Forwarding (URL redirection)
Redirect one URL to another using an HTTP 301 or 302 redirect. The contents of any section of a URL that a wildcard matches can be referenced using $X
syntax. The X
indicates the index of a glob in the pattern: $1
is replaced with the first wildcard match, $2
with the second wildcard match, and so on.
For example, suppose you set the following rule where:
- URL match =
*.example.com/*
- Enabled = On
- Setting = Forwarding URL
- Set as = 301 Permanent Redirect to
http://example.com/$2/
Here, a request to www.example.com/stuff/things
is redirected to http://example.com/stuff/things
.
Be careful not to create a redirect in which the domain points to itself as a destination. This mistake can cause an infinite redirect error, and the affected URLs do not resolve.
Redirecting to HTTPS
If you want to redirect your visitors to use HTTPS, set the rule behavior to the Always Use HTTPS setting instead.
Setting custom caching
Set caching behavior for any URL matching the page rule pattern, using any of the standard cache levels. Setting Cache Level to Cache Everything caches any content, even if it is not one of the default static file types. Setting Cache Level to the Bypass setting prevents caching on that URL.
When you specify a cache level by using page rules, you can set an Edge Cache TTL, which controls how long CIS retains files in the cache.

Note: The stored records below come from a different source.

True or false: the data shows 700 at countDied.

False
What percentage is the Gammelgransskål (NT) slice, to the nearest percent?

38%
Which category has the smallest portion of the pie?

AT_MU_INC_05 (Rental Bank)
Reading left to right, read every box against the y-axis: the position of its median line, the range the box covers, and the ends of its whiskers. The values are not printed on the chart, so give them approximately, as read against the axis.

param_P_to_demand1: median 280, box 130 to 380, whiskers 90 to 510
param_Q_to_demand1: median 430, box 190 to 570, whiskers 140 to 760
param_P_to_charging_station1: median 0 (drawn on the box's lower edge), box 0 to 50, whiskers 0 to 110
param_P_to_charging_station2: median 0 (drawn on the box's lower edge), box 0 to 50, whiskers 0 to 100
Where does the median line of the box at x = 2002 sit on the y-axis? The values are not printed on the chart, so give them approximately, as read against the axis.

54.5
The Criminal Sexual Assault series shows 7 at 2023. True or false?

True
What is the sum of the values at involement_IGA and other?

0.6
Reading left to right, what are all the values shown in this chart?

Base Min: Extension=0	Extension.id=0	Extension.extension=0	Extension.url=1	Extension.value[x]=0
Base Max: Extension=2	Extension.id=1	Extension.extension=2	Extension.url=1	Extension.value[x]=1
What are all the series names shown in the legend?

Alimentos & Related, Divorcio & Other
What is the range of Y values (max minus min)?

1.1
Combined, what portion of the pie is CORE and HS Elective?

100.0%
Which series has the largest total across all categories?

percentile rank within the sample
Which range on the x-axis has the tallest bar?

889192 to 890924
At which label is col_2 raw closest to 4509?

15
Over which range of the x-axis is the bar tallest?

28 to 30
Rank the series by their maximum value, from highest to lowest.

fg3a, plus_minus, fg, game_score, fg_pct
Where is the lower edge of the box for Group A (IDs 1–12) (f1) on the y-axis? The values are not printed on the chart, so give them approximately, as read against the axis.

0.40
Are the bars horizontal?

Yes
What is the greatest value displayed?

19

Browser Cache TTL controls how long resources that are cached by client browsers remain valid. If a browser requests a resource again and the TTL isn't expired, the browser receives an HTTP 304 (Not Modified)
response.
You can set TTLs ranging from 30 minutes to 1 year.
Not all default caching behaviors are strictly RFC-compliant. Setting Origin Cache Control through page rules uses a newer set of caching rules that seeks to adhere more closely to RFCs, primarily regarding revalidation. For
example, our default behavior with max-age=0
is to not cache at all, whereas setting Origin Cache Control caches, but it always revalidates.
The following example sets a page rule to cache everything found in the /images
folder. Cached resources expire in 30 minutes in the user's browser, and they expire after one day in the IBM CIS data centers.
- URL match =
*.example.com/images/*
- Enabled = On
- Rule behavior settings:
Setting | Set as |
---|---|
Cache level | Cache everything |
Browser Cache TTL | 30 minutes |
Edge Cache TTL | 1 day |
Serve Stale Content serves pages from our cache, even when your server goes down. Visitors see a limited version of your site, with a message that they are in offline browsing mode.
This feature returns an HTTP status 503. When servers are online again, CIS seamlessly takes visitors to regular browsing.
If the requested page is not in the cache, the visitor sees an error page that informs them the page they are requesting is offline. If a Cache Everything page rule is enabled with expiration times set lower than the caching frequency, the Serve Stale Content is purged in the corresponding interval.